Let the be an integrable function defined on [0,a] if `I_(1)=int_(pi//2)^(pi//2) cos theta f(sin theta cos ^(2) theta)d theta and I_(2)=int_(0)^(pi//2)sin 2 theta f(sin theta cos ^(2) theta)d theta` then

To solve the problem, we need to analyze the two integrals \( I_1 \) and \( I_2 \) given in the question: 1. **Define the integrals:** \[ I_1 = \int_{\frac{\pi}{2}}^{\frac{\pi}{2}} \cos \theta \, f(\sin \theta \cos^2 \theta) \, d\theta \] \[ I_2 = \int_{0}^{\frac{\pi}{2}} \sin 2\theta \, f(\sin \theta \cos^2 \theta) \, d\theta \] 2. **Set up the equation:** We want to find the relationship between \( I_1 \) and \( I_2 \). We can start by rewriting \( I_1 - I_2 \): \[ I_1 - I_2 = \int_{0}^{\frac{\pi}{2}} \cos \theta \, f(\sin \theta \cos^2 \theta) \, d\theta - \int_{0}^{\frac{\pi}{2}} \sin 2\theta \, f(\sin \theta \cos^2 \theta) \, d\theta \] 3. **Combine the integrals:** Since both integrals are from \( 0 \) to \( \frac{\pi}{2} \), we can combine them: \[ I_1 - I_2 = \int_{0}^{\frac{\pi}{2}} \left( \cos \theta - \sin 2\theta \right) f(\sin \theta \cos^2 \theta) \, d\theta \] 4. **Differentiate the expression:** Now, we differentiate the expression inside the integral: \[ \frac{d}{d\theta}(\sin \theta + \cos^2 \theta) = \cos \theta + 2\cos \theta(-\sin \theta) = \cos \theta - \sin \theta \] Thus, we can express \( \cos \theta - \sin 2\theta \) in terms of the derivative: \[ \cos \theta - \sin 2\theta = \cos \theta - 2\sin \theta \cos \theta = \cos \theta (1 - 2\sin \theta) \] 5. **Substituting back:** Substitute back into the integral: \[ I_1 - I_2 = \int_{0}^{\frac{\pi}{2}} \cos \theta (1 - 2\sin \theta) f(\sin \theta \cos^2 \theta) \, d\theta \] 6. **Change of variable:** Let \( t = \sin \theta + \cos^2 \theta \).

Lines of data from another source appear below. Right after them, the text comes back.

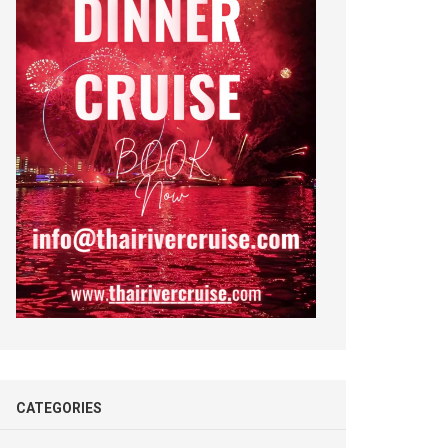
CATEGORIES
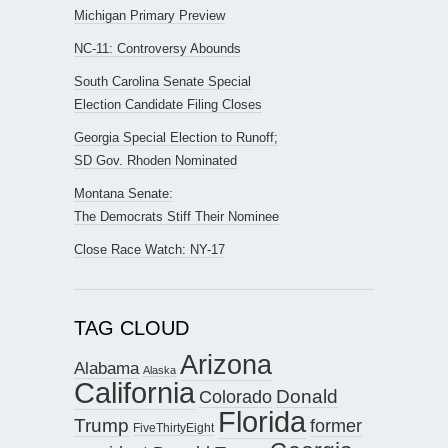
Michigan Primary Preview
NC-11: Controversy Abounds
South Carolina Senate Special
Election Candidate Filing Closes
Georgia Special Election to Runoff;
SD Gov. Rhoden Nominated
Montana Senate:
The Democrats Stiff Their Nominee
Close Race Watch: NY-17
TAG CLOUD
Arizona
Alabama
Alaska
California
Donald
Colorado
Florida
Trump
former
FiveThirtyEight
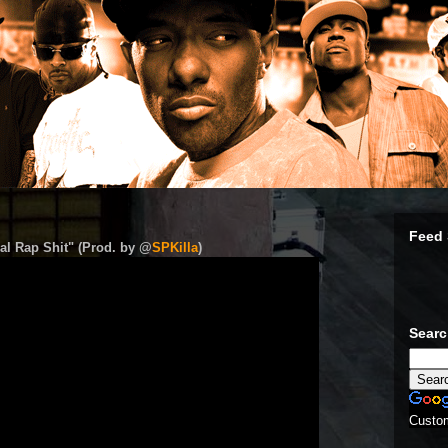
Feed 
al Rap Shit" (Prod. by @
SPKilla
)
Sear
Custo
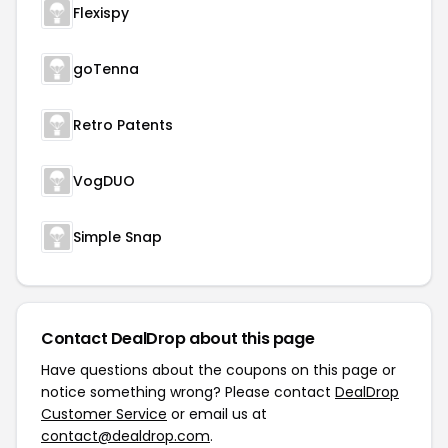
Flexispy
goTenna
Retro Patents
VogDUO
Simple Snap
Contact DealDrop about this page
Have questions about the coupons on this page or
notice something wrong? Please contact
DealDrop
Customer Service
or email us at
contact@dealdrop.com
.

Then we need to find the limits of integration. When \( \theta = 0 \), \( t = 0 + 1 = 1 \), and when \( \theta = \frac{\pi}{2} \), \( t = 1 + 0 = 1 \). Thus, the limits remain the same: \[ I_1 - I_2 = \int_{1}^{1} f(t) \, dt = 0 \] 7. **Conclusion:** Since \( I_1 - I_2 = 0 \), we conclude that: \[ I_1 = I_2 \] ### Final Answer: Thus, \( I_1 \) is equal to \( I_2 \).